While I don’t mean to doubt his honesty or his sharpness of thought, I ask because I’m not sure why he thought she was referring to the “Mexico City rule.”
The ACLU activist, who goes by Nina according to the ACLU tweet sharing the video– did ask Mr. Biden rather directly, “Will you commit to abolishing the Hyde Amendment which hurts poor women and women of color?” and he really had absolutely nothing to say about this policy other than to immediately emphasize how he’s “got a near perfect voting record my entire career” and to add “Right now it can’t be, it can’t stay. Thank you,” and then he walked away.

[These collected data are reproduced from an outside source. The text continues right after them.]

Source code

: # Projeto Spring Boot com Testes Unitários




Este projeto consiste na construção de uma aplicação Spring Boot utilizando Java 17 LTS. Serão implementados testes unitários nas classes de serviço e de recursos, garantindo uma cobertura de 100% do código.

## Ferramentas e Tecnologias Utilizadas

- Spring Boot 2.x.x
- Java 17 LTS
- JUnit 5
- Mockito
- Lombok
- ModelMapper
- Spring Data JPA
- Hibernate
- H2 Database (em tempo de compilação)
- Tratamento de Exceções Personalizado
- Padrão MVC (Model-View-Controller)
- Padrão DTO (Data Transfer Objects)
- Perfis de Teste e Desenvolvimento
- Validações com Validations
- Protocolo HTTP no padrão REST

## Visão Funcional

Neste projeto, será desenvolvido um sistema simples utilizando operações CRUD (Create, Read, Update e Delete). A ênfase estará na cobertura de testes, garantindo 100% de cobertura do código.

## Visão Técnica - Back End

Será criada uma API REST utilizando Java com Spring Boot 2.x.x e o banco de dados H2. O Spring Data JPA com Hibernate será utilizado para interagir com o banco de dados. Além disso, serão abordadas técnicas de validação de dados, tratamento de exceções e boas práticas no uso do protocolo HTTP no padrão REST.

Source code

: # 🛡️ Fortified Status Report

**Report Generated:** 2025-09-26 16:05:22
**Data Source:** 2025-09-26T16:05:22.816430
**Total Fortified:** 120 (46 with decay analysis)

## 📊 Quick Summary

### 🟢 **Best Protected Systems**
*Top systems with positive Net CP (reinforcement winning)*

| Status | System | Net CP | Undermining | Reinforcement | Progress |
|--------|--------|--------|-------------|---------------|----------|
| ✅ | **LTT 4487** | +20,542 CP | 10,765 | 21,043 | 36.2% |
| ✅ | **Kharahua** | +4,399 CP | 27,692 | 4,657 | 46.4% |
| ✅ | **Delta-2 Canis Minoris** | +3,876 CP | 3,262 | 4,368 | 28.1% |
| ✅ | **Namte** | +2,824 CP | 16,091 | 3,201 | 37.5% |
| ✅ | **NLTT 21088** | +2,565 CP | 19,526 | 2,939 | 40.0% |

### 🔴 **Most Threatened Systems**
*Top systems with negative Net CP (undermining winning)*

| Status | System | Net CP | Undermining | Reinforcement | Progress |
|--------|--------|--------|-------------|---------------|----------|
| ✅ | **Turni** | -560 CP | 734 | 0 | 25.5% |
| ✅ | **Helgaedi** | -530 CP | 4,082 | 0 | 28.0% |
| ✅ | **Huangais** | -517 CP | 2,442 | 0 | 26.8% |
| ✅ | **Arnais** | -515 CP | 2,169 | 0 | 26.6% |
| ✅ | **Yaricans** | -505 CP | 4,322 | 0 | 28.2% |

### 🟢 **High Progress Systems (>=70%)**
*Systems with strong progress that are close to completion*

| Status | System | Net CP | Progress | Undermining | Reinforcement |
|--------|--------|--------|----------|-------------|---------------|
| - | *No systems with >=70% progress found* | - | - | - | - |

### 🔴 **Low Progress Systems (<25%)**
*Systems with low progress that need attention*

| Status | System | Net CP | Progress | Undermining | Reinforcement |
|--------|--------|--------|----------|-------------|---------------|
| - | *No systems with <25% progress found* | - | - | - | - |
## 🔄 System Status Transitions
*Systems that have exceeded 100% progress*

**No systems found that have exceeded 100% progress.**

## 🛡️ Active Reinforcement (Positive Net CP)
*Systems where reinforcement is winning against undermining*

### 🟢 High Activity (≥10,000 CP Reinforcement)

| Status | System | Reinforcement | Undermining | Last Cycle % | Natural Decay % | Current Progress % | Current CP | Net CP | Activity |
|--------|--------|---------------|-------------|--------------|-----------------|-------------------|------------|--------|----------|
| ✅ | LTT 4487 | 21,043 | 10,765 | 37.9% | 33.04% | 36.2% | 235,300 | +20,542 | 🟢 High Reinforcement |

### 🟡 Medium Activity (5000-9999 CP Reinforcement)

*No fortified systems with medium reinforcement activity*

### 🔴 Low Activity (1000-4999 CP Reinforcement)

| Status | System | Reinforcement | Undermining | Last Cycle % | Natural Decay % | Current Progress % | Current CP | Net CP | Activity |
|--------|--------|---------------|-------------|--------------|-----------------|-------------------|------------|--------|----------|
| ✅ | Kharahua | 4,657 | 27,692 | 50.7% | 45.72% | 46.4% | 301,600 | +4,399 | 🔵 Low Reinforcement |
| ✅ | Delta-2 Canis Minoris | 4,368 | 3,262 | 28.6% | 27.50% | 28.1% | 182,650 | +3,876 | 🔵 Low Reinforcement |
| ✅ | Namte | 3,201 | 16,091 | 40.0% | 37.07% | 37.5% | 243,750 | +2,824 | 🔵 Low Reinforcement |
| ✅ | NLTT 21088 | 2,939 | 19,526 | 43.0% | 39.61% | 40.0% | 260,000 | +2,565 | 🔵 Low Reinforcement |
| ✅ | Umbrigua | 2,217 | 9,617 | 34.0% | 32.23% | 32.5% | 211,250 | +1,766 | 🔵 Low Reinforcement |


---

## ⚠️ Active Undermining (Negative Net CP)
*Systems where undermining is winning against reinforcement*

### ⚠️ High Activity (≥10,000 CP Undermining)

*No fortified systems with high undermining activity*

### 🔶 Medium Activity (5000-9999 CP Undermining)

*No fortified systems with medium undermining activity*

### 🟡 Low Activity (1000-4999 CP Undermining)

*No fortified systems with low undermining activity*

How aware was Mr. Biden of this specific interaction, and how genuine? To me, it comes across as (though I cannot prove it is) insincere, as if he was sort of mindlessly going through the rhythms of shaking hands, saying hello, and quickly acting on hasty guesses as to what he thinks the people want to hear.
Not that this is a unique problem among politicians and not that Biden should be singled out as the only one guilty of this. Still, between the dynamics of Trump’s electoral success in 2016 for appearing “different,” and Hillary Clinton’s failure in part for seeming like more of the status-quo, one would hope Democrats and sympathetic #NeverTrumpers have learned that politics in the last few years has been changing drastically. Likewise, the kind of politicians we are in need of has been changing.
More disconcerting though than Biden’s inability to appear especially genuine and cognizant of what he’s saying and who he’s saying it to is that his belief in upholding the Hyde Amendment disadvantages women who don’t earn much income.
As the Planned Parenthood website says, “When policymakers deny a woman insurance coverage for abortion, she is either forced to carry the pregnancy to term or pay for care out of her own pocket.”
Biden’s position is thus an affront to efforts made both by women’s advancement in society and efforts to promote the well-being of the economically insecure. Moreover, along with the basic unfairness of the policy, it contradicts conventional Democratic values.
Kirsten Gillibrand and Elizabeth Warren are quite savvy and pro-active on this point. Of the 20 plus candidates running in the Democratic Presidential primary, along with the 89 year old former Senator from Alaska– Mike Gravel (who is not making a substantial splash in the polls)– these two are the boldest when it comes to their protectiveness of abortion rights, making it clear that they believe it ought to be a matter of law that women be permitted to have abortions should they so choose.
In the process of evaluating Democratic candidates in the midst of this primary, Gillibrand and Warren put their exceptionalism thus far on full display. In contrast, Biden, the mainstream media sweetheart, seems to be either somewhat confused, trying too hard to play politics, or simply fails to demonstrate his awareness of the consequences of his continued support of the Hyde Amendment.